Aquello parecía tener más lógica. William empezó a sentirse excitado contra su voluntad. Comenzó a creer que, en realidad, podría llegar a salir de aquel agujero llamado aldea Hamleigh. Tendría de nuevo una fuerza respetable de caballeros y hombres de armas, en lugar del lamentable puñado de guardianes de que disponía por el momento. Presidiría el tribunal del Condado de Shiring y quebrantaría la voluntad de Richard.
—El sheriff vive en el castillo de Shiring —dijo anhelante.
—Y serías de nuevo rico —añadió Waleran.
—Sí.
Si se sabía explotar bien, el cargo de sheriff podría resultar muy beneficioso. William haría casi tanto dinero como cuando era conde.
Pero se preguntaba por qué Waleran habría mencionado esa cuestión.
Un instante después, el propio Waleran le daba la respuesta.
—Al fin y al cabo, estarías de nuevo en condiciones de financiar la nueva iglesia.
De manera que era eso. Waleran jamás hacía nada sin un motivo ulterior. Quería que William fuera sheriff para que pudiera construirle una iglesia. William estaba más que dispuesto a colaborar con el plan. Si pudiera terminar la iglesia en memoria de su madre, tal vez se acabaran las pesadillas.
—¿Creéis de verdad que puede lograrse? —preguntó ansioso.
Waleran asintió.
—Naturalmente costará dinero, pero creo que puede hacerse.
—¿Dinero? —inquirió William inquieto de repente—. ¿Cuánto?
—Resulta difícil de decir. En algunos lugares como Lincoln o Bristol el cargo de sheriff te costaría de quinientas a seiscientas libras; pero allí son más ricos que los cardenales. En un lugar pequeño como Shiring, si eres el candidato que quiere el rey, y de eso yo puedo ocuparme, es posible que pudieras obtenerlo por cien libras.
—¡Cien libras!
Se derrumbaron las esperanzas de William.
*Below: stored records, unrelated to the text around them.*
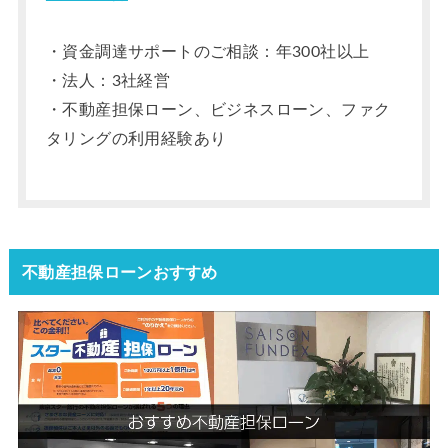
・資金調達サポートのご相談：年300社以上
・法人：3社経営
・不動産担保ローン、ビジネスローン、ファク
タリングの利用経験あり
不動産担保ローンおすすめ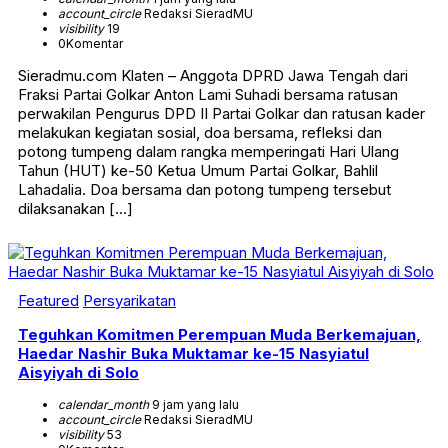
account_circle
Redaksi SieradMU
visibility
19
0
Komentar
Sieradmu.com Klaten – Anggota DPRD Jawa Tengah dari
Fraksi Partai Golkar Anton Lami Suhadi bersama ratusan
perwakilan Pengurus DPD II Partai Golkar dan ratusan kader
melakukan kegiatan sosial, doa bersama, refleksi dan
potong tumpeng dalam rangka memperingati Hari Ulang
Tahun (HUT) ke-50 Ketua Umum Partai Golkar, Bahlil
Lahadalia. Doa bersama dan potong tumpeng tersebut
dilaksanakan […]
Featured
Persyarikatan
Teguhkan Komitmen Perempuan Muda Berkemajuan,
Haedar Nashir Buka Muktamar ke-15 Nasyiatul
Aisyiyah di Solo
calendar_month
9 jam yang lalu
account_circle
Redaksi SieradMU
visibility
53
Desde el principio, había temido una decepción.
—¿Creéis que si tuviera cien libras estaría viviendo así?
—Puedes obtenerlas —dijo Waleran con tono ligero.
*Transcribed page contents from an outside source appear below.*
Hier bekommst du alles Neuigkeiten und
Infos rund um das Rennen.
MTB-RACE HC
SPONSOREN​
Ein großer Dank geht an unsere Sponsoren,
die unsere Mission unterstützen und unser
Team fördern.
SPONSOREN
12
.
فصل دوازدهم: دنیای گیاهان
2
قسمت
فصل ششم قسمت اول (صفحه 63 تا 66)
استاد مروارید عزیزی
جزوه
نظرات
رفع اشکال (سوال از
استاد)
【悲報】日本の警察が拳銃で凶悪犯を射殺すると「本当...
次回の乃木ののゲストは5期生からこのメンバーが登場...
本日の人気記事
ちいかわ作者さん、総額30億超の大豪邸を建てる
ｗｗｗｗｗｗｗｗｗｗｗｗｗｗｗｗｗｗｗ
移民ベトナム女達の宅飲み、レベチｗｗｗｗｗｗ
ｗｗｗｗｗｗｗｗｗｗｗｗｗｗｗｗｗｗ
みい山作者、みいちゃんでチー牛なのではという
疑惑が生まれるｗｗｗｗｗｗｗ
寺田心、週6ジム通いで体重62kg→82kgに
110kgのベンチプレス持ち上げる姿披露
—¿De quién? —William tuvo una idea—. ¿Me las daréis vos?
—No seas estúpido —dijo Waleran con irritante condescendencia—. Para eso están los judíos.
William comprendió, con esa mezcla de esperanza y resentimiento que ya le era familiar, que una vez más el obispo tenía razón.
Habían pasado dos años desde que aparecieron las primeras grietas, y Jack todavía no había encontrado solución al problema. Y lo peor era que habían aparecido otras idénticas en el primer intercolumnio de la nave. En su boceto había algo básico que estaba equivocado. La estructura era lo bastante fuerte para soportar el peso de la bóveda, aunque no para ofrecer resistencia a los vientos que soplaban con tal fuerza contra los muros altos.